*TRY IT*
Take the data below and extract the lines from the one with "[Português (Brasil)](README.pt_br.md) |" to the one with "[English (Pirate)](README.en-pirate.md) |", inclusive, exactly as written.

*EXERCISE DATA*
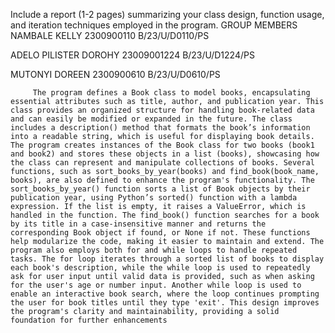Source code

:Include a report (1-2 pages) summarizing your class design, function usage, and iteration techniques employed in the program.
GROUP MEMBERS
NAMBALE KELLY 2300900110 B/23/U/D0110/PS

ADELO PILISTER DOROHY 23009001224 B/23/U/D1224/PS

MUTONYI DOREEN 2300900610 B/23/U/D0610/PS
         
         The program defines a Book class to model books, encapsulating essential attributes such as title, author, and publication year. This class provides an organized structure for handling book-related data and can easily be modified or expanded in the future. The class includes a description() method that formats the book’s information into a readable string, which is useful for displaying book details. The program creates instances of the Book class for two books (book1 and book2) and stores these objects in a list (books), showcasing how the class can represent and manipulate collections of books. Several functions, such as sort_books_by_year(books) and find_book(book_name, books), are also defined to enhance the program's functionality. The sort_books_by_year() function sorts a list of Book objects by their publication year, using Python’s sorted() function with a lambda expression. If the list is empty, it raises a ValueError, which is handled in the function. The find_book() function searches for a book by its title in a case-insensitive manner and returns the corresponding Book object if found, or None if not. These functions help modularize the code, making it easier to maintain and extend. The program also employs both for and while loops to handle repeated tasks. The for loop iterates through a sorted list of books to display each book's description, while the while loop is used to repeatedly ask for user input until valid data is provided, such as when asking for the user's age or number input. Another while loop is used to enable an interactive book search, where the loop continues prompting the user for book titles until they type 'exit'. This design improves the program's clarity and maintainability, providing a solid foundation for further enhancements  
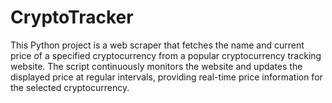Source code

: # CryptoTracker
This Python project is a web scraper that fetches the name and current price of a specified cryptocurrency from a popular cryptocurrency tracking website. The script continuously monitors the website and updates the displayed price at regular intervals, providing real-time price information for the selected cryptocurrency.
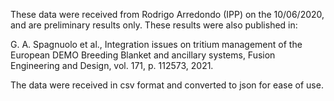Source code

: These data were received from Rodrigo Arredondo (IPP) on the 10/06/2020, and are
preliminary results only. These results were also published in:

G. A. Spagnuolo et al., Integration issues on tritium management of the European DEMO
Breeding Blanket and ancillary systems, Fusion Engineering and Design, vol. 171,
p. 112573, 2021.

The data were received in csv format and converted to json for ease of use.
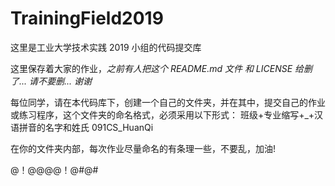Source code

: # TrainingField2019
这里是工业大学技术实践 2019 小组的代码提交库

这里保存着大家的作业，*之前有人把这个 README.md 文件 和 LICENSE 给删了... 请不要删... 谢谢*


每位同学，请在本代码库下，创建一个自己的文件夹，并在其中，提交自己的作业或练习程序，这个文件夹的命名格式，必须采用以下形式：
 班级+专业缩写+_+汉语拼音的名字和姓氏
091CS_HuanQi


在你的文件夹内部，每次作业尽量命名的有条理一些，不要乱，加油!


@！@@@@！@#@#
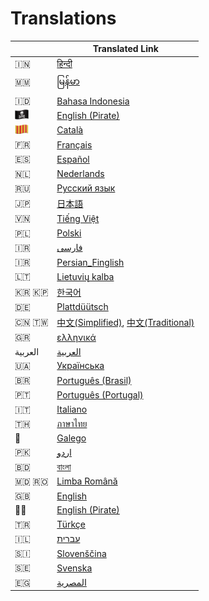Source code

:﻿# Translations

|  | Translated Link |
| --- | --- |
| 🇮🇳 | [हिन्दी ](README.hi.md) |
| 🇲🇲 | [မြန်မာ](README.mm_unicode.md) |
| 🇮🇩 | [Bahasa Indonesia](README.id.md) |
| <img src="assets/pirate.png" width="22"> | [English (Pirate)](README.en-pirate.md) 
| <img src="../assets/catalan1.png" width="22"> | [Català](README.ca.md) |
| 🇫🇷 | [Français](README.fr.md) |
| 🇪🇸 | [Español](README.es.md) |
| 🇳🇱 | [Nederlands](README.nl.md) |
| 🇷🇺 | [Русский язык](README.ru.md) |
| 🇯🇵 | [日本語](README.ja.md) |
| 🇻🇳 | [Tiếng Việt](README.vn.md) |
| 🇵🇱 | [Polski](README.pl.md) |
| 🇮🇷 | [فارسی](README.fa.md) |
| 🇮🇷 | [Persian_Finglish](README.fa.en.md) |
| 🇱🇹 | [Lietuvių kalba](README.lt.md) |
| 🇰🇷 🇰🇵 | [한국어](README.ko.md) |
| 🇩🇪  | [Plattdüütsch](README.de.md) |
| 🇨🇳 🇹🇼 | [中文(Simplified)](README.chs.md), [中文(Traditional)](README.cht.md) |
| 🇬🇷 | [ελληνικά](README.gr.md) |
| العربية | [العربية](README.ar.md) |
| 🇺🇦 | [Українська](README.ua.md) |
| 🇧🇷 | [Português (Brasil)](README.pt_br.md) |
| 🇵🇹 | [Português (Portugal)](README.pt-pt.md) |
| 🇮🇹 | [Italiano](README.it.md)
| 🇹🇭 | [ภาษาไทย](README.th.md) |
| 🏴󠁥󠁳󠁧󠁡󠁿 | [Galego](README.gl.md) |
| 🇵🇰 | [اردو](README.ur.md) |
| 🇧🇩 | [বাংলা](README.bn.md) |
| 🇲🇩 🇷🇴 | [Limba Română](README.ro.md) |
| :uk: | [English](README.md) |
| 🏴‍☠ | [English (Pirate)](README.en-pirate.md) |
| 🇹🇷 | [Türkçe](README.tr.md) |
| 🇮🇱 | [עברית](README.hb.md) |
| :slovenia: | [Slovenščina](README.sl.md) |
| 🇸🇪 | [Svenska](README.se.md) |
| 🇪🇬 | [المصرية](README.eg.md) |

*SOLUTION TO THIS EXERCISE*
| 🇧🇷 | [Português (Brasil)](README.pt_br.md) |
| 🇵🇹 | [Português (Portugal)](README.pt-pt.md) |
| 🇮🇹 | [Italiano](README.it.md)
| 🇹🇭 | [ภาษาไทย](README.th.md) |
| 🏴󠁥󠁳󠁧󠁡󠁿 | [Galego](README.gl.md) |
| 🇵🇰 | [اردو](README.ur.md) |
| 🇧🇩 | [বাংলা](README.bn.md) |
| 🇲🇩 🇷🇴 | [Limba Română](README.ro.md) |
| :uk: | [English](README.md) |
| 🏴‍☠ | [English (Pirate)](README.en-pirate.md) |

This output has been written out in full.